Exercise details |
Using the abstract on Ru-based Fischer–Tropsch catalysts, explain in one to three sentences why lithium is credited with improving C2′–C4′ selectivity.

Reading passage |
################

Effects of Li and Al2O3 support on the improvement of light hydrocarbons selectivity in Ru-based Fischer–Tropsch reaction

• Published in: Reaction kinetics, mechanisms and catalysis Vol. 117; no. 1; pp. 129 - 146
• Main Authors: Murata, Kazuhisa, Takahara, Isao, Inaba, Megumu, Liu, Yanyong
• Format: Journal Article
• Language: English
• Published: Dordrecht Springer Netherlands 01.02.2016
• Subjects: Catalysis; Chemistry; Chemistry and Materials Science; Industrial Chemistry/Chemical Engineering; Physical Chemistry; Lithium; Light hydrocarbons; Ruthenium; Alumina support; Fischer–Tropsch synthesis
• ISSN: 1878-5190; 1878-5204
• DOI: 10.1007/s11144-015-0937-x

The catalytic activities directing for an improvement of light olefin (C2′–C4′) selectivity were investigated on the RuMnLi/Al 2 O 3 Fischer–Tropsch synthesis catalysts in a low pressure fixed-bed reactor. The C2′–C4′ selectivities of RuMnLi/α-Al 2 O 3 and RuMnLi/β-Al 2 O 3 were a little higher than that of RuMnLi/γ-Al 2 O 3 . The difference seems to stem mainly from the crystallite sizes of metallic ruthenium, which is in the order: RuMnLi/γ-Al 2 O 3  > RuMnLi/β-Al 2 O 3  > RuMnLi/α-Al 2 O 3 , as evaluated from XRD, CO chemisorption and NH 3 -TPD. The C3′ and 1-butene (1-C4′) were found to be predominantly formed over C2′ and, for C4, only n-butane and 1-C4′ were produced, but isobutane, isobutene and trans- or cis-2-butene were not formed, which is in sharp contrast with iron catalyst. Another reason for the improvement of C2′–C4′ selectivity is the Li effect, because, possibly, the secondary hydrogenation reaction of olefin intermediates could be suppressed on the Li-promoted catalyst. Thus, 50.2 % of C2′–C4′ selectivity was achieved at 300 °C and 0.5 MPa of CO/H 2 using RuMnLi/α-Al 2 O 3 .

################

Provided records |

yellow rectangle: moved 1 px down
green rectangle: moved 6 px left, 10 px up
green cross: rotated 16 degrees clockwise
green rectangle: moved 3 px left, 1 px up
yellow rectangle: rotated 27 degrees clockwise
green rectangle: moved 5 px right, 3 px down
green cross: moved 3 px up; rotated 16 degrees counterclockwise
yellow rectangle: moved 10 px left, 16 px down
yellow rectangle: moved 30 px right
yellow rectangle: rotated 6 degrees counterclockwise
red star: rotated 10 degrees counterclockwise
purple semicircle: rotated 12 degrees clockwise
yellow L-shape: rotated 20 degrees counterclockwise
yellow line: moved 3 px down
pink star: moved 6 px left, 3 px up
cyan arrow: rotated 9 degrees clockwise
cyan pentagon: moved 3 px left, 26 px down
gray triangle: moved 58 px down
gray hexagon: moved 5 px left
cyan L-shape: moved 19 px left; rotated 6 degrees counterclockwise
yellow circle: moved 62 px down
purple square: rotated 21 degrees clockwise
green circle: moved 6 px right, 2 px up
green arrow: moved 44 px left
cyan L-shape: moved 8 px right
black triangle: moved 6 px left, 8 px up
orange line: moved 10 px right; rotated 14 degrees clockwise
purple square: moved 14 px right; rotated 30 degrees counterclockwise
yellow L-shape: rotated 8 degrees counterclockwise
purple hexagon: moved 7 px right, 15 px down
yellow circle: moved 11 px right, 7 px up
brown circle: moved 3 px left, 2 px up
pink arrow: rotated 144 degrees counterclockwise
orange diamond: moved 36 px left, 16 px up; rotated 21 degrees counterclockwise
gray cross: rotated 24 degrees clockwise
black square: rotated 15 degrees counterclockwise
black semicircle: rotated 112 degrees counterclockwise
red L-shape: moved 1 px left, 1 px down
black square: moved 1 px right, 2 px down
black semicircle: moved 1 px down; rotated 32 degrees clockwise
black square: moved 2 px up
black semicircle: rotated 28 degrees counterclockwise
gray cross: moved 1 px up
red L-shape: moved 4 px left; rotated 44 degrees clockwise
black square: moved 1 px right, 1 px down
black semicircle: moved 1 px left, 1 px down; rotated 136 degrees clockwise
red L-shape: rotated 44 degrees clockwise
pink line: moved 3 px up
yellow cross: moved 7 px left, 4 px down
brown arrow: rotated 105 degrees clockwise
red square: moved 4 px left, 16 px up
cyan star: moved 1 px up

################

Written answer |
According to the abstract, the secondary hydrogenation of olefin intermediates could possibly be suppressed on the Li-promoted catalyst. This Li effect is given as another reason for the improved C2′–C4′ selectivity, alongside the difference in metallic ruthenium crystallite sizes.